First analysis of Run 3 data with a new slim data format

The ATLAS Collaboration has just released a new measurement of the production cross-section of two Z bosons. This result examines data collected during Run 3 of the LHC – with protons colliding at a record energy of 13.6 TeV – and pioneers the use of PHYSLITE – a new, reduced data format that requires significantly less storage and which is expected to become the standard for the analysis of data from Run 4 of the LHC (HL-LHC), as computing resources will be further limited due to the vast amount of data expected.

The integrated luminosity expected in Run 4 and Run 5 is 270 fb−1 and 350 fb−1 per year, respectively. The average pile-up rises from 60 interactions now in Run 3 to about 140 and finally 200 in Runs 4 and 5. These parameters pose a challenging problem for computing, as budgets and resources won’t scale accordingly. To remedy this situation, CPU, and storage needs have to be reduced, but without compromising the multiplicity and quality of the physics output. ATLAS has launched a strong R&D program to address the HL-LHC software and computing challenges, and PHYS as well as PHYSLITE have been two of the major developments.

PHYS is the main format being used in Run 3, serving about 80% of all physics analyses. It is considered a reduced data format suitable for 80% of all physics analyses, with a target size of 30 kB (50 kB) per event for data (MC).
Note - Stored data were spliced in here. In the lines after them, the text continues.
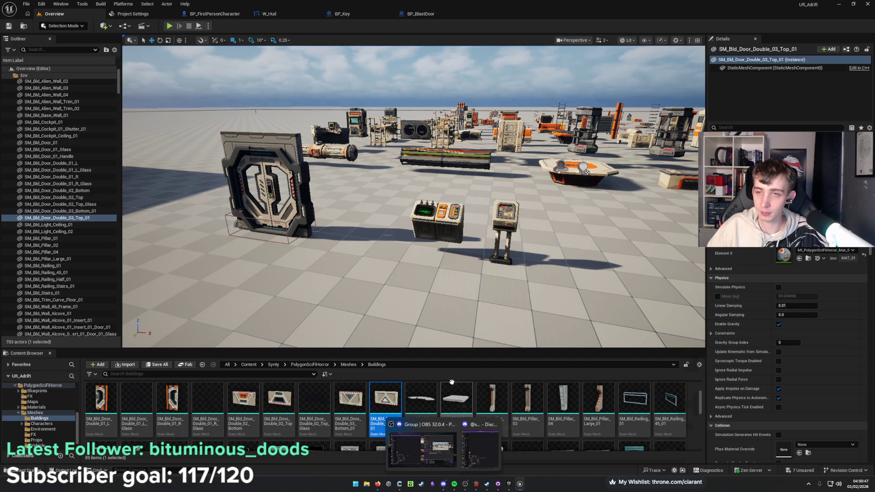
{"action": "mouse_move", "coordinate": [587, 172]}
{"action": "left_mouse_down"}
{"action": "mouse_move", "coordinate": [560, 157]}
{"action": "mouse_move", "coordinate": [219, 292]}
{"action": "left_mouse_up"}
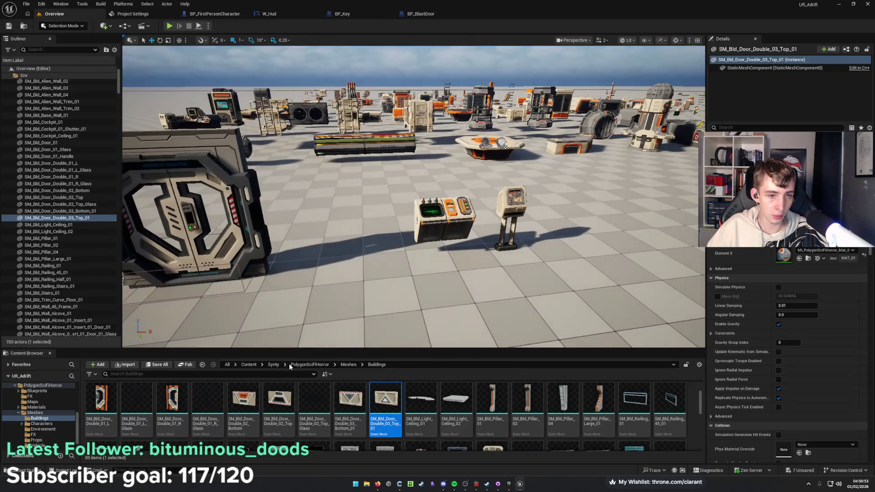
{"action": "scroll", "coordinate": [31, 411], "scroll_direction": "up", "scroll_amount": 3}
PHYS contains information about objects and trigger, as well as a thinned track collection, generator-level information, and additional data required for applying calibration tools and evaluating systematic uncertainties PHYSLITE is a reduced format, storing only the most common physics objects that are also already calibrated and preselected. PHYSLITE is about a factor three smaller than PHYS, and it is also faster to process – making it an attractive format for standard physics analyses. Preliminary evaluations of the performance of PHYSLITE analyses compared to PHYS resulted in approximately 25% CPU reduction. The target file size of PHYSLITE is 10 (12) kB per event for data (MC).
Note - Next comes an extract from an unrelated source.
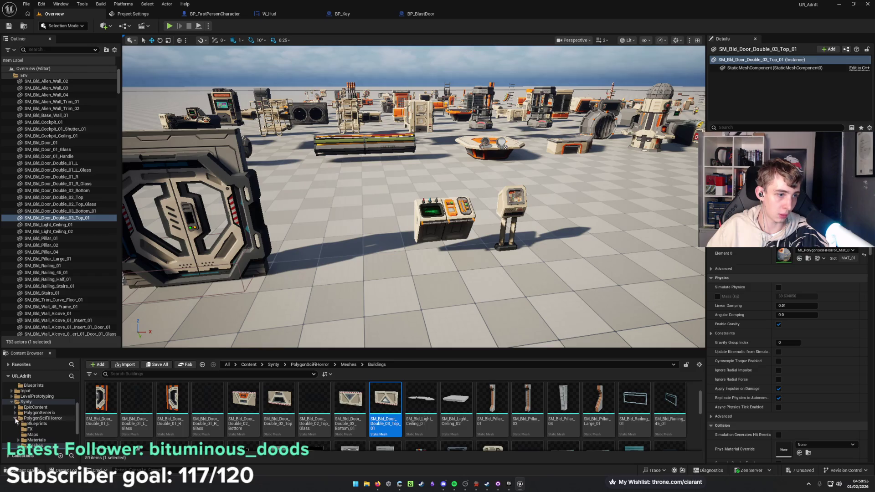
Browse the Content Browser to the Content/Adrift/Blueprints folder.
{"action": "left_click", "coordinate": [18, 418], "text": "ctrl"}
In a recent analysis, ATLAS researchers focused on the production of two Z bosons (ZZ) decaying into four leptons (electrons or muons). The data were collected by the ATLAS detector in 2022, and correspond to an integrated luminosity of 29 fb−1. In their study of the ZZ process, researchers measured the production cross-section within a specific kinematic phase space to be 36.7 ± 2.3 fb. Assuming Standard Model decay rates, the fiducial cross-section was extrapolated to obtain the total cross-section of 16.8 ± 1.1 pb. The results are well described by Standard-Model predictions (see Figure 1). Researchers also measured the differential cross-section of the invariant mass and the transverse momentum of the four-lepton system (see Figure 2). All of these measurements enabled physicists to compare their experimental results with theoretical predictions in a model-independent way.

Figure 1: The measured fiducial (a) and total (b) cross-sections compared to the predictions from simulations. (Image: ATLAS Collaboration/CERN).


Figure 2: The differential cross-sections (black points) measured for the invariant mass (left) and the transverse momentum (right) of the four-lepton system. These are compared to Standard-Model predictions (coloured markers). (Image: ATLAS Collaboration/CERN).

These measurements not only test the electroweak sector of the Standard Model at the highest available energies but also provide an opportunity to further verify the functionality of the ATLAS detector and its reconstruction software. It is one of the first measurements (in total there were three) that looks at Run 3 data with an upgraded detector, in particular for lepton trigger and muon reconstruction in the forward region, and with an improved reconstruction software and analysis model.

This is the first result to use the PHYSLITE data format and the new analysis model implemented by the ATLAS Collaboration for Run 3 and beyond. This new analysis model does away with the huge number of custom data formats that used to be tailored to specific physics cases. The consolidation of the new format significantly reduces the computing resources needed for ATLAS analyses. For example, in the case of the ZZ measurement, PHYSLITE data samples for the size per event are about a factor 3 smaller compared to the Run 2 samples, which contributed significantly to the fast turnaround of this result. Being such a small format, PHYSLITE can be stored on a single grid site, thus reducing network traffic. Moreover, it is a dynamic format, meant to evolve to support physics analyses optimally.

The use of PHYSLITE in Run 3 analyses provides valuable input for its future deployment. It provides a considerable improvement in analysis model and the optimal use of the ATLAS computing resources. Moreover, this measurement marks an important milestone towards the Run 3 physics program and the first time measurement of diboson productions at the new 13.6 TeV centre-of-mass energy. This success was celebrated in the recent ATLAS week during a special ceremony honoring the PHYSLITE developers. 


The author would like to thank Stephane Willocq (University of Massachusetts-Amherst) and Fabio Cerutti (BNL) for their thoughtfull comments.